Unconnected, but coincidentally* well-timed to the insulin access summit, came the unveiling of the diabetes advocacy group DPAC’s new app (download it!), whose creation was funded by Lilly. The app enables diabetes advocates to call, tweet, email, and share stories with congressional representatives with just a couple of clicks. I applaud Lilly for this. Really. No sarcasm. The app is terrific and so is the driving force behind it, Christel Marchand Aprigliano. But what we also desperately, urgently need is for Lilly to fund an app that enables us to call, tweet, and email the company itself.
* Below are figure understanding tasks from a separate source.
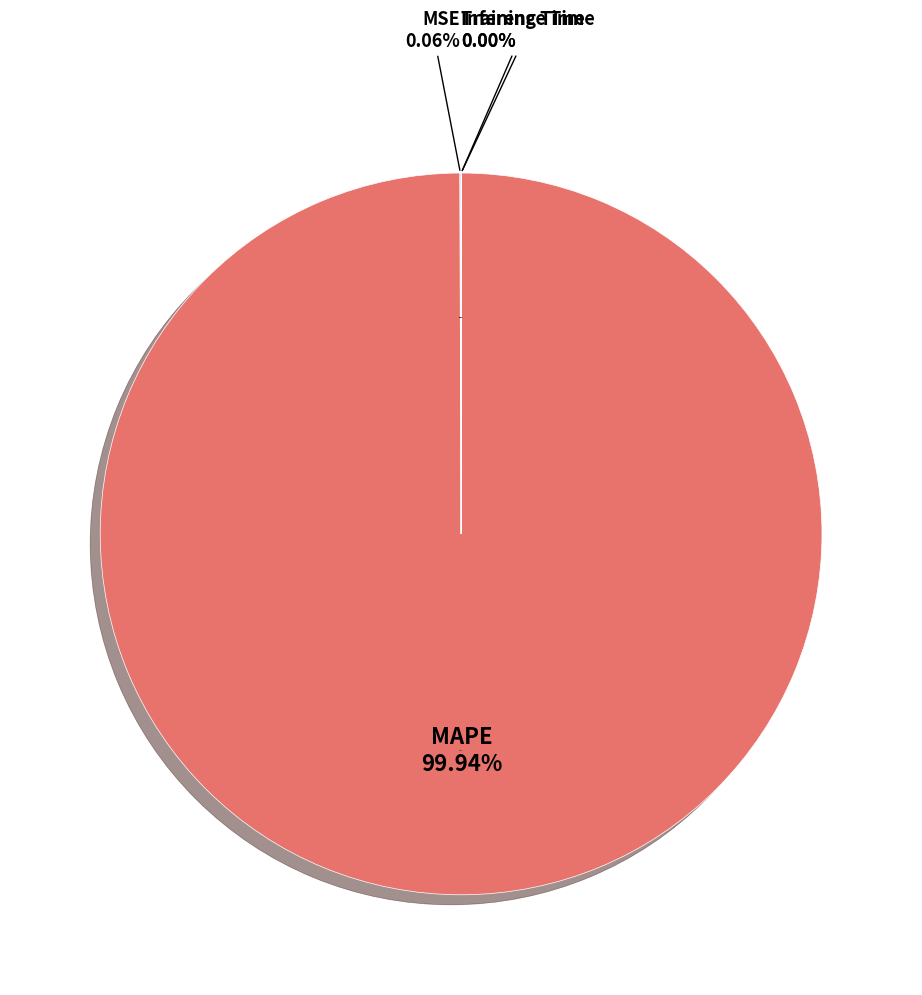

Does MAPE represent more than half of the total?

Yes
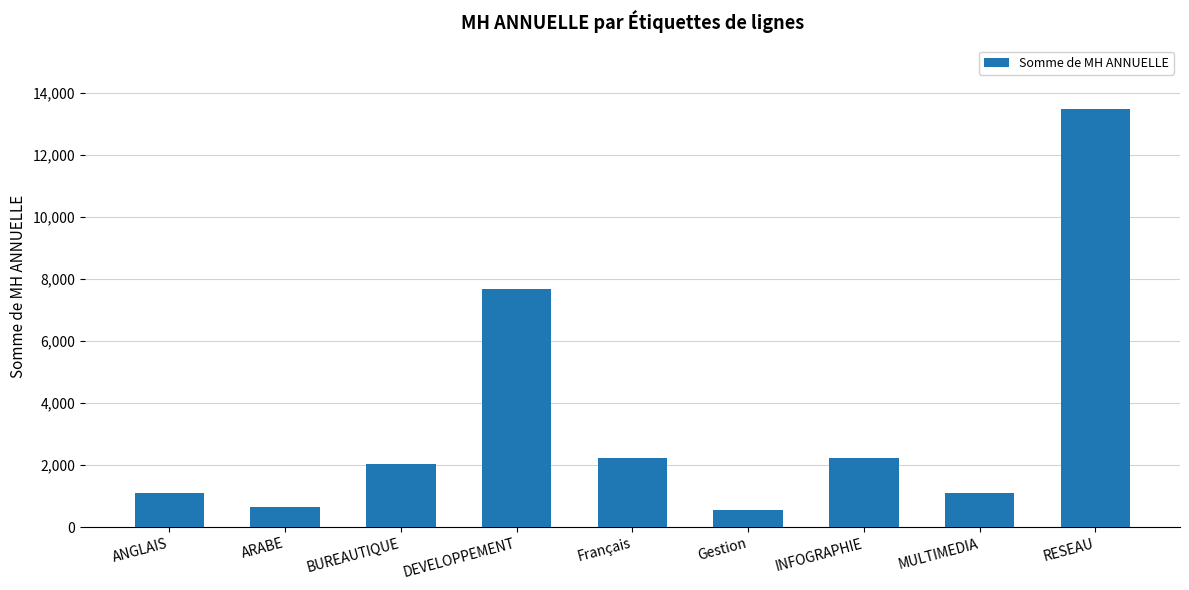

Reading left to right, extract all data points from this chart.

ANGLAIS=1110.0	ARABE=647.5	BUREAUTIQUE=2035.0	DEVELOPPEMENT=7677.5	Français=2220.0	Gestion=555.0	INFOGRAPHIE=2220.0	MULTIMEDIA=1110.0	RESEAU=13488.5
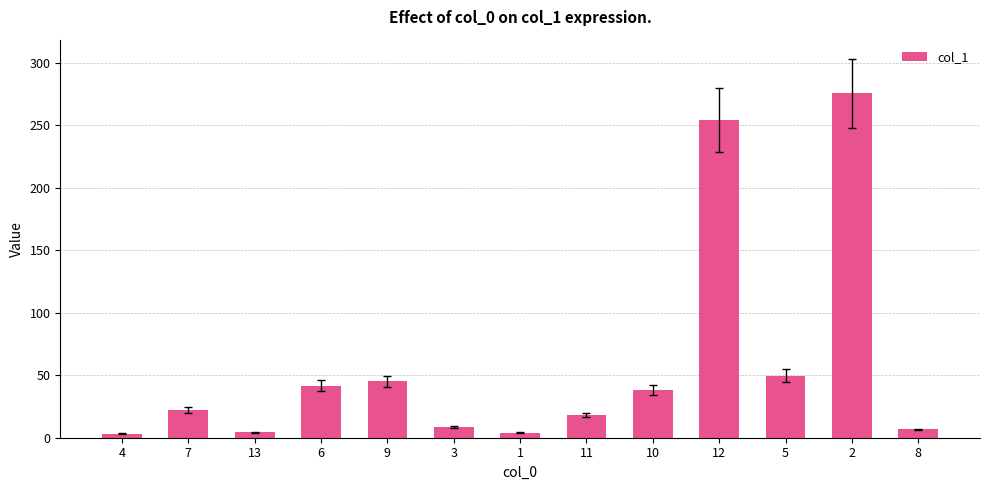

The chart shows a value of 49.7 at 5. True or false?

True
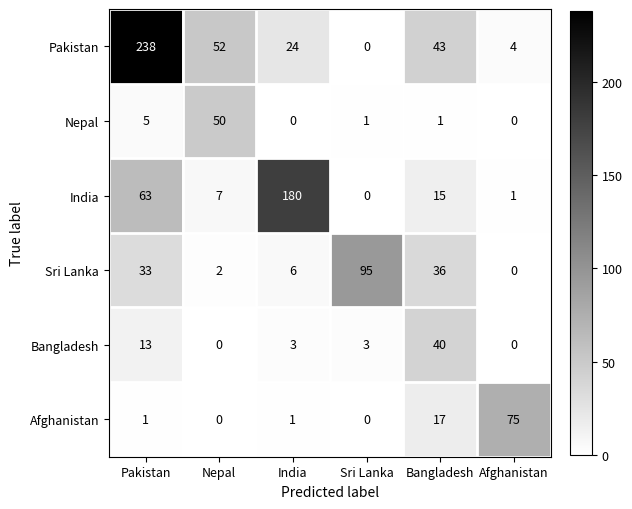

How many categories are shown in the chart?

6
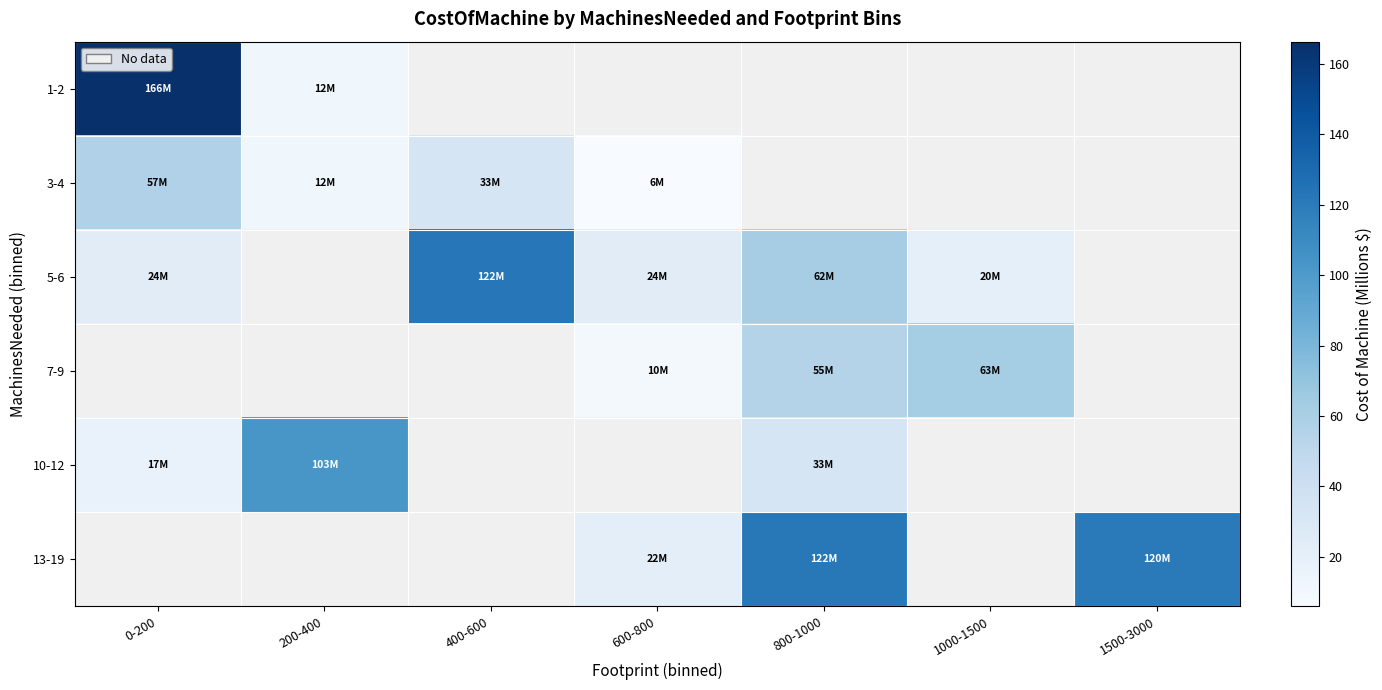

Is the value of 1-2 at 0-200 greater than the value of 5-6 at 0-200?

Yes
I could then tap my phone all day, Cookie Clicker-style advocacy, to get my message of LOWER THE PRICE OF INSULIN to the ones who are actually setting the prices. In light of the price increase, Lilly’s funding of DPAC’s advocacy app seems more like an attempt to deflect blame and relinquish responsibility to the government. In other words, don’t bother us about it, but let us help you bother them.
In Hoskins’ coverage of the insulin access workshop he says, “No one is happy with the current state of affairs, even those in the top brass at Lilly Diabetes. It was clear that the people present at this meeting care, deeply. Just like many of us, they have personal D-connections — one on the marketing team who just marked her 20th dia-versary with T1D, another on the advocacy and payer side with a husband with type 1, and several others who shared stories recognizing need and hardship in the D-community.” Hoskins then quotes Jordyn Wells, of Lilly’s payer and corporate marketing team, “It is a crime, I agree with you on this, and we are not OK with the status quo,” Wells said.
The crime is now 7.8% worse.
*An earlier version of this text used the word suspiciously, and has been amended for clarity.